Se déroulant dans des fermes porcines et maraîchères du nord de l’État de New York et du Vermont, « Pig Years » n’est pas l’image idyllique de la vie rurale envisagée par certains d’entre nous, citadins. La naissance, la vie et la mort sont omniprésentes, et souvent brutales. Gaydos décrit avec des détails lyriques et inflexibles les processus derrière notre nourriture : le meurtre et le découpage des porcs, les horribles accidents de travail subis par les ouvriers agricoles, le chat de la ferme avec un penchant pour attraper et tuer les souris (« J’apprends à dormir à travers les sons de Oie croquant des os »). Ce ne sont pas seulement des histoires sur la façon dont la nourriture est fabriquée, mais aussi sur les personnes qui la fabriquent : des propriétaires de ferme et des ouvriers agricoles saisonniers qui vivent selon les caprices de la nature et de la chance.
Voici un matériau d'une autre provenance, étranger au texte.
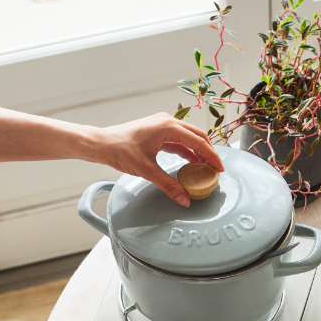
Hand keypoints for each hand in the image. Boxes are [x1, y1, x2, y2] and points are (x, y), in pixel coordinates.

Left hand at [94, 113, 223, 205]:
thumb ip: (168, 185)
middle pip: (197, 135)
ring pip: (188, 136)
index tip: (220, 169)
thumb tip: (184, 199)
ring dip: (198, 150)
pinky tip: (190, 162)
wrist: (101, 143)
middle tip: (215, 169)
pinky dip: (186, 150)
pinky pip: (178, 139)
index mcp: (167, 126)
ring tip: (205, 167)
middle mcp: (167, 121)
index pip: (198, 142)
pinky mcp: (157, 130)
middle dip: (208, 152)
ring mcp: (162, 124)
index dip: (211, 156)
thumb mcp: (147, 170)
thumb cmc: (119, 150)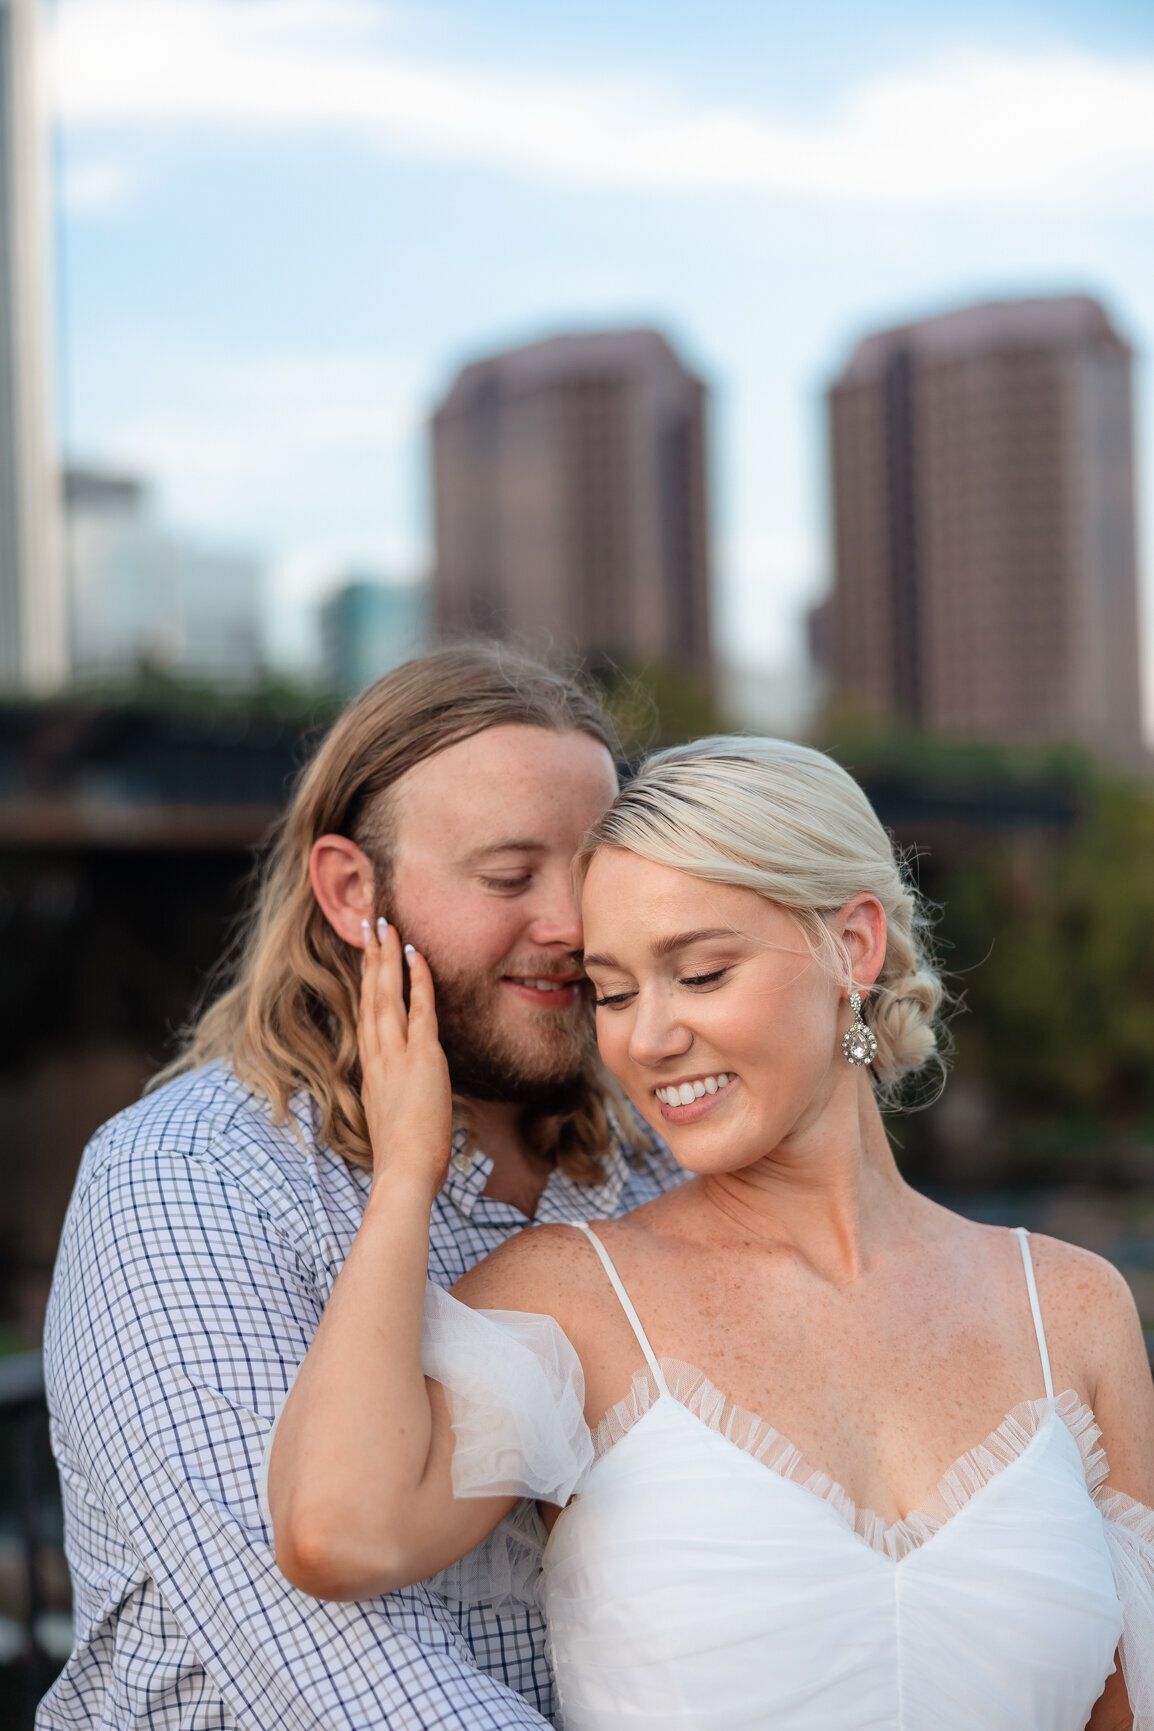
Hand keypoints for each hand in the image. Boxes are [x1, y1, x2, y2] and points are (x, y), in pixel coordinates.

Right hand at [358, 918, 452, 1196]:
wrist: (402, 1174)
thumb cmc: (404, 1160)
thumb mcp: (396, 1121)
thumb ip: (399, 1099)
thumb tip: (408, 1094)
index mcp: (372, 1072)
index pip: (367, 1017)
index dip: (366, 985)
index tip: (366, 959)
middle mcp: (377, 1058)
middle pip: (370, 997)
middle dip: (370, 958)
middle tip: (370, 925)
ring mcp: (395, 1056)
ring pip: (386, 995)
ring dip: (386, 957)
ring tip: (385, 926)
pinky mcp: (419, 1058)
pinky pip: (419, 1009)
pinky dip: (417, 980)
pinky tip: (416, 955)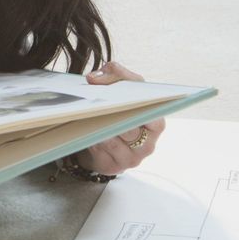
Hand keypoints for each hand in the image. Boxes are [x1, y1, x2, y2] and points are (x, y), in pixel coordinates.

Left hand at [72, 60, 164, 175]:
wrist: (104, 135)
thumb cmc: (120, 109)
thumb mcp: (123, 86)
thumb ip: (115, 73)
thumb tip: (94, 79)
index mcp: (156, 123)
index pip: (154, 115)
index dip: (137, 105)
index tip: (122, 97)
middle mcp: (147, 144)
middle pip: (129, 128)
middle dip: (112, 115)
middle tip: (96, 104)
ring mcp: (131, 158)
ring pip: (112, 141)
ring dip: (97, 128)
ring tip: (85, 115)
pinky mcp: (113, 167)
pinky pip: (99, 152)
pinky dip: (90, 139)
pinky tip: (82, 131)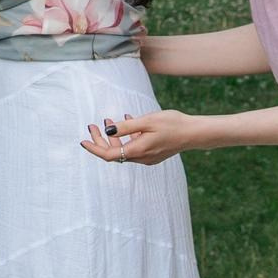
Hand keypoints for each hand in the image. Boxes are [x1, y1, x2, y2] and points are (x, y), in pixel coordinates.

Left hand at [81, 110, 196, 166]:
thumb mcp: (146, 121)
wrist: (194, 133)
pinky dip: (126, 137)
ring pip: (124, 150)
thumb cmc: (172, 124)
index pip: (109, 156)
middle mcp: (141, 158)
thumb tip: (108, 132)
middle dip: (101, 140)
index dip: (94, 148)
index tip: (83, 140)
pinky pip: (134, 147)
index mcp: (138, 151)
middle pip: (115, 153)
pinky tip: (126, 121)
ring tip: (108, 119)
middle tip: (93, 125)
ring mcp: (148, 157)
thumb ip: (126, 127)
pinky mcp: (153, 154)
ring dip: (114, 137)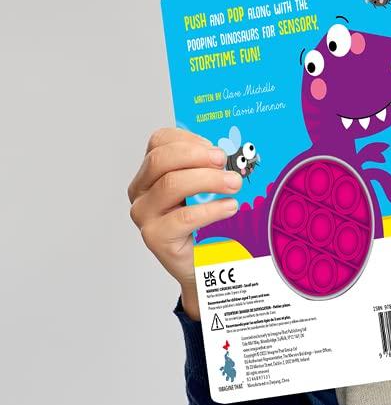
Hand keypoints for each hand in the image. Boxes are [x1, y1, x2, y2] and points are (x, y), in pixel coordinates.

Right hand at [127, 127, 242, 318]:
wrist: (202, 265)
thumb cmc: (205, 221)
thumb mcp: (205, 188)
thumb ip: (210, 167)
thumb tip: (234, 151)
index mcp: (151, 172)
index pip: (159, 141)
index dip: (189, 139)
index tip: (216, 147)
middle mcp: (141, 191)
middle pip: (161, 160)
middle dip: (198, 156)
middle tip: (225, 161)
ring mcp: (145, 214)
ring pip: (171, 185)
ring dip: (208, 180)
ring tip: (234, 184)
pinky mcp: (156, 237)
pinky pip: (184, 217)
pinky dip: (211, 209)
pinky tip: (230, 207)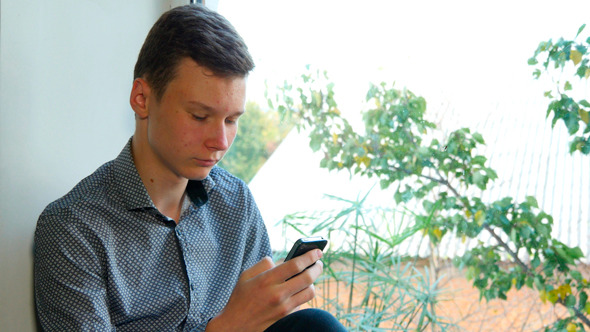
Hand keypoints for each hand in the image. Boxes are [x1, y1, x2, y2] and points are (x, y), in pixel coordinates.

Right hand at [206, 249, 323, 331]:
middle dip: (317, 267)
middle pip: (308, 278)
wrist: (235, 325)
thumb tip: (283, 260)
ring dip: (312, 283)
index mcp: (266, 280)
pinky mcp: (286, 318)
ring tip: (309, 277)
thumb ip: (264, 264)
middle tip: (319, 263)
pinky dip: (302, 296)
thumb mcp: (246, 275)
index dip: (310, 256)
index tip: (317, 251)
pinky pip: (302, 304)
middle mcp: (277, 294)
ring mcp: (283, 308)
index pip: (295, 265)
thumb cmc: (240, 298)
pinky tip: (298, 291)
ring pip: (310, 292)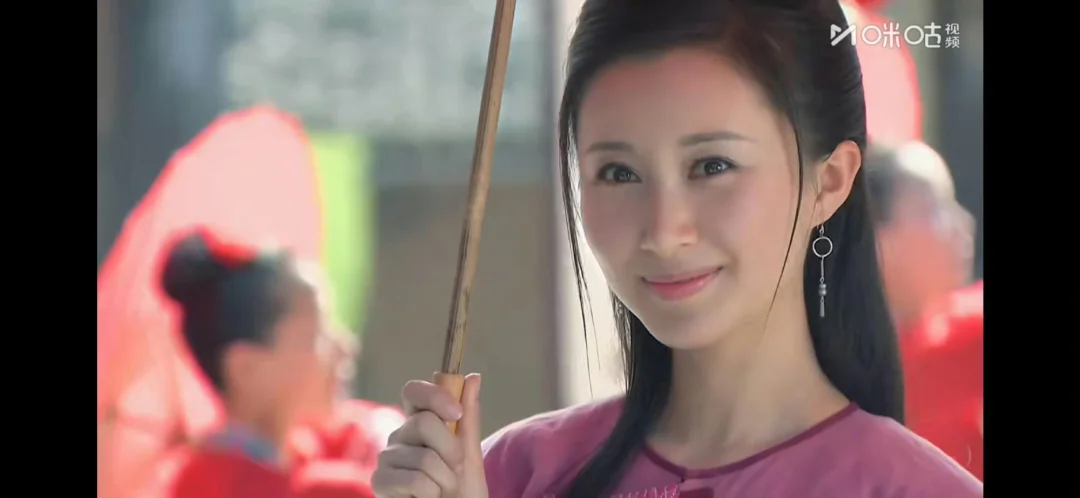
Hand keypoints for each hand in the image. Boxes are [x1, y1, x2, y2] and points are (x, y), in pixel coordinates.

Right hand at [372, 374, 486, 497]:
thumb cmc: (462, 493)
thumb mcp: (470, 454)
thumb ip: (468, 417)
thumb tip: (472, 377)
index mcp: (419, 424)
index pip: (414, 392)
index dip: (434, 396)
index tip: (456, 414)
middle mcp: (399, 437)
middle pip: (423, 422)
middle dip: (451, 450)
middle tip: (455, 470)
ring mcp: (387, 459)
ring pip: (424, 456)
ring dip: (445, 479)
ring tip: (442, 491)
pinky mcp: (380, 482)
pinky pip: (415, 479)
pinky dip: (431, 493)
Gaydos essaie de résister à une relation amoureuse avec un homme à New York, car « comment pourriez-vous échanger le ciel, l’eau ou les montagnes contre un seul cœur? » Et elle envisage la future maternité tout en passant tout son temps à « garder la vie sans jamais la donner ». Dans la livraison douce et honnête de Gaydos, les luttes et les joies de la vie – végétales, humaines, animales – n’apparaissent ni graphiques ni gratuites, mais simplement réelles.